*TEXTE SOURCE:*
+ + +
En d’autres termes, le croyant est récompensé lorsqu’il accomplit sa salât dans un état de profonde humilité (khushu’) et d’apaisement (huzur).

Le Prophète (saws) campa au cours d’un voyage. Il demanda tout en se tournant vers ses compagnons :

« Qui veut bien nous garder cette nuit ? »

‘Amar bin Yasir des Muhajiruns(les Mecquois qui ont émigré à la Médine) et Abbad bin Bishr des Ansars(les Medinoisqui ont accueillis les immigrés Mecquois) répondirent directement :

« Nous ! Nous ferons la garde ô Messager d’Allah. Le Prophète (saws) de répondre :

« Attendez la voie de votre bouche ! ». Abbad (ra) dit alors à Ammar (ra) :

« Préfères-tu tenir la garde en début ou en fin de nuit ? ». ‘Amar répondit :

« Je préfère tenir la garde lors la dernière partie de la nuit. » Puis il s’endormit. Abbad commença à prier. Il lit la sourate al-Kahf pendant sa prière. Alors qu’il lisait, un mécréant s’approcha près du camp. Voyant l’ombre d’un homme debout, il comprit (qu’il s’agissait d’un musulman) et lança une flèche. Cette dernière atteignit Abbad. Cependant, ce Compagnon béni retira la flèche et continua la prière. L’homme lança une deuxième puis une troisième flèche qui atteignirent à chaque fois leur cible. Abbad resta inflexible et retira à chaque fois la flèche pour mieux continuer la prière. Il accomplit ses inclinaisons et ses prosternations. Puis, après avoir passé le salaam marquant la fin de la prière, il réveilla son ami :

« Lève-toi ! J’ai été blessé ! », dit-il.

‘Amar (ra) se leva brusquement. Le mécréant qui assista à toute la scène fut repéré et fuit de peur. ‘Amar (ra) s’exclama en voyant le sang de son frère :

« Subhanallah ! Pourquoi ne m’as-tu pas réveillé après avoir été frappé par la première flèche ?! » Abbad lui fit cette magnifique réponse :

« Je lisais une si belle sourate que je ne voulais pas interrompre ma prière avant d’avoir pu la finir. Cependant, les flèches continuant de me frapper, j’ai coupé ma récitation et accompli une inclinaison. Par Allah (Wallah), si le Messager d’Allah (saws) ne m’avait pas ordonné de tenir ma position, j’aurais préféré mourir plutôt que de finir ma prière au milieu de cette sourate. »[17]

Lorsque nous prions, nous devons donner à chaque inclinaison l’intention particulière (hakk) qu’il lui revient. Un jour le messager d’Allah dit :

« Le plus mauvais des voleurs est celui qui vole la salât ».

Les compagnons (ra) lui demandèrent alors :

« Ô Messager d’Allah, comment quelqu’un pourrait-il voler la salât ? »
+ + +
*DONNÉES D'ENTRÉE:*
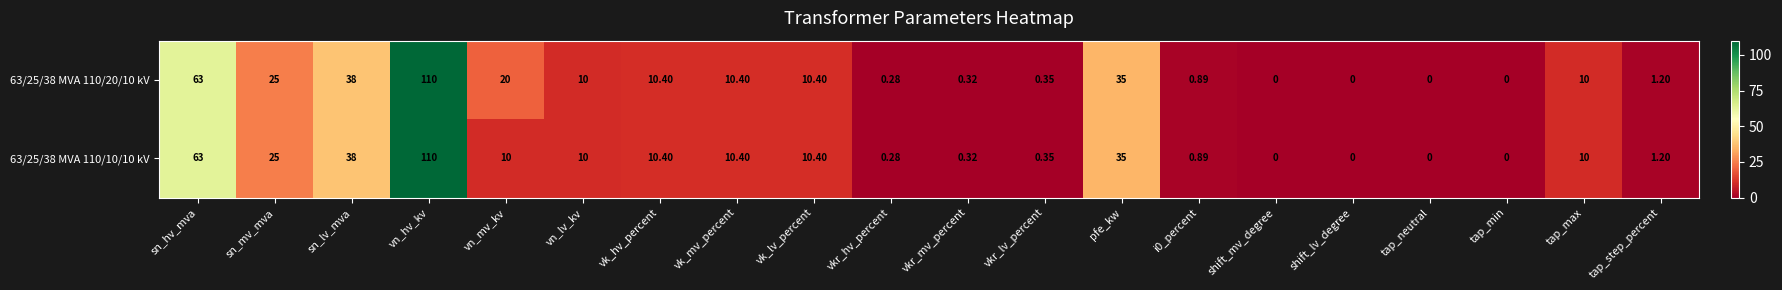

Is the value of 63/25/38 MVA 110/20/10 kV at vk_lv_percent greater than the value of 63/25/38 MVA 110/10/10 kV at vkr_mv_percent?

Yes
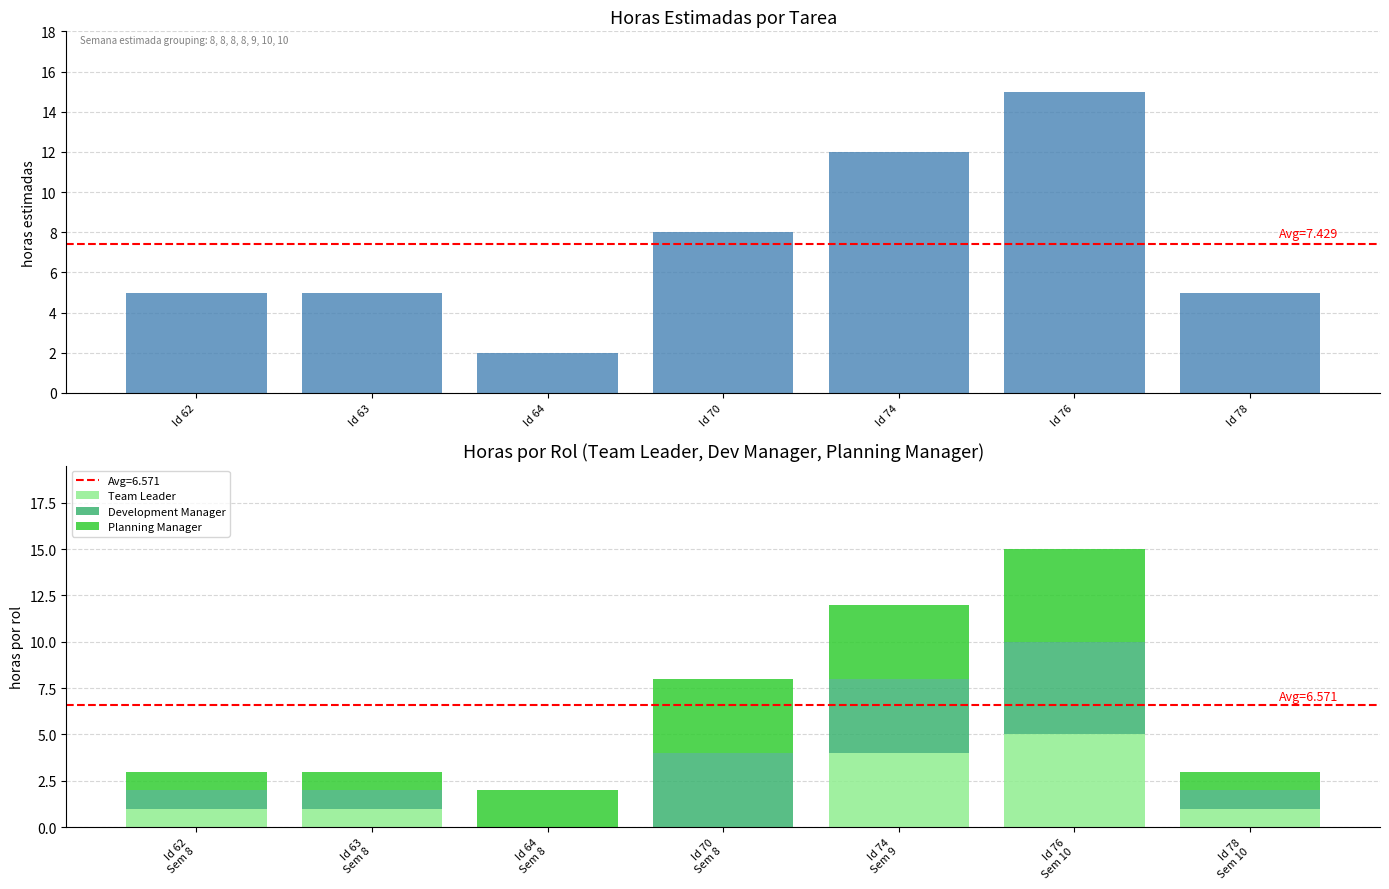

Which series has the largest range (max minus min)?

Horas estimadas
+ + +
*TRAVAIL À FAIRE:*
1) D'après le texte source, pourquoi Abbad n'a-t-il pas réveillé ‘Amar dès qu'il a été frappé par la première flèche ? Répondez en une à trois phrases.
2) Dans le texte source, quelle sourate Abbad lisait-il pendant sa prière ?
La liste provient d'une autre source que le texte source.

*CORRIGÉ:*
1) Abbad récitait une sourate si belle qu'il ne voulait pas interrompre sa prière avant de l'avoir terminée. Ce n'est que parce que les flèches continuaient de le frapper qu'il a coupé sa récitation et accompli une inclinaison.

2) La sourate al-Kahf.